ClawMelt
A one-stop training platform for large language models. Bring your own base model or pick one from our first-party, natively-served catalog — then fine-tune it with LoRA, QLoRA, or DoRA without writing a single training script.
Overview
ClawMelt is a one-stop desktop training platform for large language models. It pairs a Flutter-based Liquid-Glass interface with a Python engine, and ships ready to download LLMs straight from Hugging Face to install, fine-tune, and deploy locally.
The goal is simple: give anyone with a PC or Mac the ability to adapt a foundation model to their own use case — without a GPU cluster, without a cloud bill, and without handing their training data to a third party.
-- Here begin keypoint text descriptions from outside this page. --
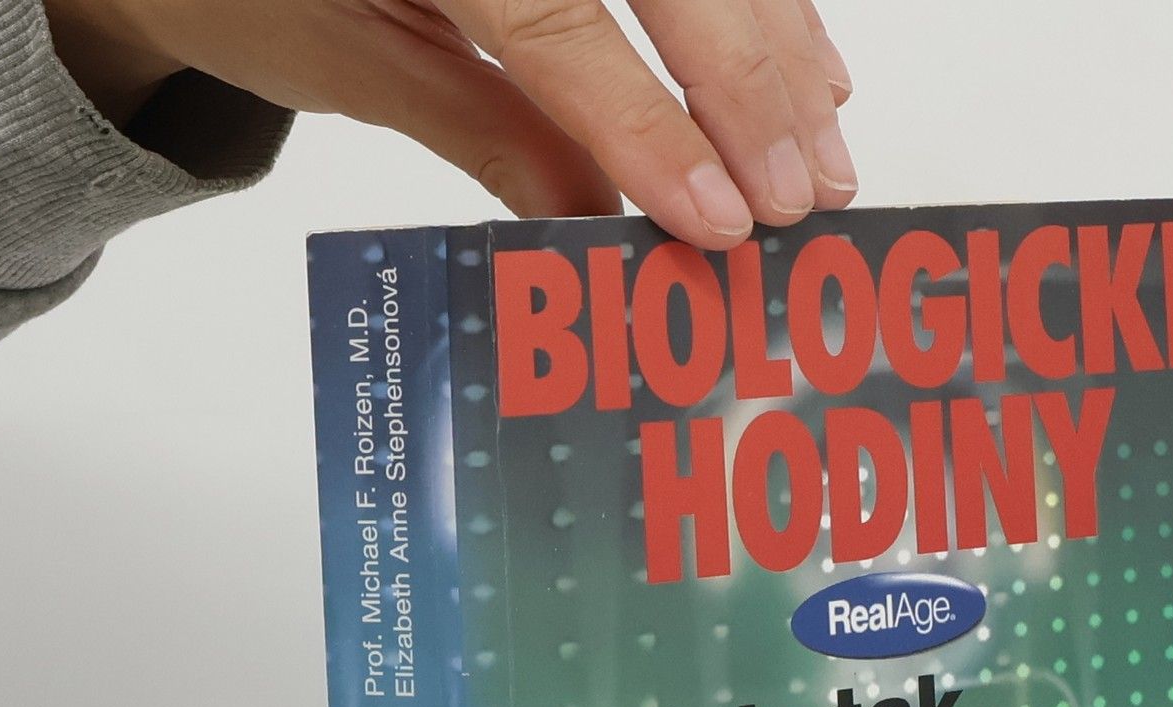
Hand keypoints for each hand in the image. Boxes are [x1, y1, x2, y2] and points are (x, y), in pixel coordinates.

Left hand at [45, 0, 855, 246]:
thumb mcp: (348, 60)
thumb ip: (483, 128)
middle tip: (794, 197)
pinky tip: (811, 69)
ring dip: (777, 46)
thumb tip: (606, 219)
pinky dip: (766, 4)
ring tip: (824, 153)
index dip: (647, 119)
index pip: (553, 14)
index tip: (716, 215)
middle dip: (742, 83)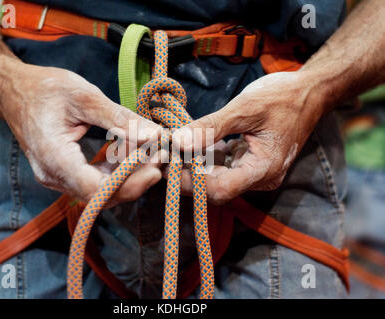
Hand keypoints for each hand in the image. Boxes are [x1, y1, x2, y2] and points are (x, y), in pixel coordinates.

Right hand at [0, 60, 162, 205]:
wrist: (14, 91)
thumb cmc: (44, 88)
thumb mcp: (84, 96)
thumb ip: (119, 118)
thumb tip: (154, 135)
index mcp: (54, 158)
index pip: (96, 189)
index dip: (129, 184)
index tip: (155, 167)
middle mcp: (53, 176)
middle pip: (100, 195)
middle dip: (134, 181)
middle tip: (160, 157)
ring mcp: (57, 178)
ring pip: (100, 191)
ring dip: (127, 176)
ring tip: (149, 152)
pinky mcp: (64, 173)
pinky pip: (94, 181)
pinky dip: (115, 171)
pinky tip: (130, 152)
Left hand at [173, 71, 325, 204]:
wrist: (310, 92)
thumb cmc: (282, 96)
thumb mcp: (244, 108)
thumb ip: (210, 127)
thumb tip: (177, 142)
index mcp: (264, 169)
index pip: (220, 190)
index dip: (191, 181)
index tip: (168, 164)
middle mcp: (261, 178)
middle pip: (216, 188)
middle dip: (189, 174)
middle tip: (166, 155)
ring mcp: (257, 173)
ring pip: (218, 179)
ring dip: (195, 165)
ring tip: (175, 148)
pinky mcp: (252, 164)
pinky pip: (225, 168)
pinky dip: (207, 159)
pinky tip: (195, 144)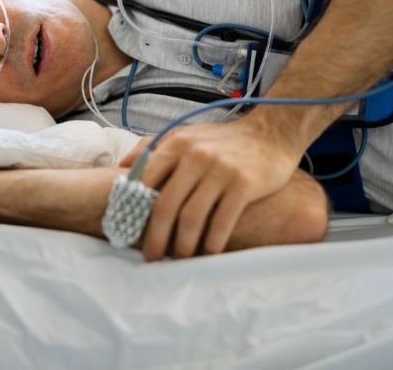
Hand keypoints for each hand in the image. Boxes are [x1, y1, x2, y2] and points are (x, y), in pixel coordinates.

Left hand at [120, 117, 302, 260]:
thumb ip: (152, 146)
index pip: (145, 180)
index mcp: (177, 143)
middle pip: (166, 205)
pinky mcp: (244, 184)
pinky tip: (207, 254)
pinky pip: (222, 222)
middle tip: (151, 257)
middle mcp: (196, 155)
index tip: (129, 230)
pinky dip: (212, 244)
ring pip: (192, 217)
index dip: (134, 209)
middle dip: (154, 237)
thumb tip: (122, 166)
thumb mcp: (185, 134)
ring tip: (179, 259)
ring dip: (182, 245)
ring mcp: (221, 169)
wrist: (270, 133)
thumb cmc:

See your training results in real time with integrated testing and reporting, plus the ability to export your data and performance matrices for collaboration with others.
What you can do with it
- Pick from a curated, first-party model catalog that ClawMelt serves natively — tuned defaults, known-good checkpoints, no hunting for weights.
- Or load any LLM supported by MLX-LM, or a local GGUF / safetensors checkpoint.
- Pull datasets directly from the Hugging Face Hub, or load a local JSONL file.
- Format data as Alpaca, ChatML, or a custom prompt template.
- Run LoRA, QLoRA, or DoRA adapters with sensible defaults.
- Watch training metrics update live over WebSocket — loss curves, gradient norms, sample generations, memory usage.
- Export the trained adapter, merge it back into the base, or quantize for inference.
How your data is handled
Everything happens on your own computer. ClawMelt does not upload datasets, checkpoints, prompts, or logs to DeadStick Digital or any third party. When you download a model or dataset from Hugging Face, the connection is made directly from your machine to their servers under their own terms. See our privacy policy for the complete treatment.
Platform
Shipping: macOS 14 Sonoma or later, Apple Silicon (M1 / M2 / M3 / M4).
Planned: Windows 11 with CUDA or ROCm.
Release channel
ClawMelt is distributed as a signed and notarized Mac application. A Mac App Store build is under review; until that is live, stable releases are hosted on our website and updated through the in-app updater.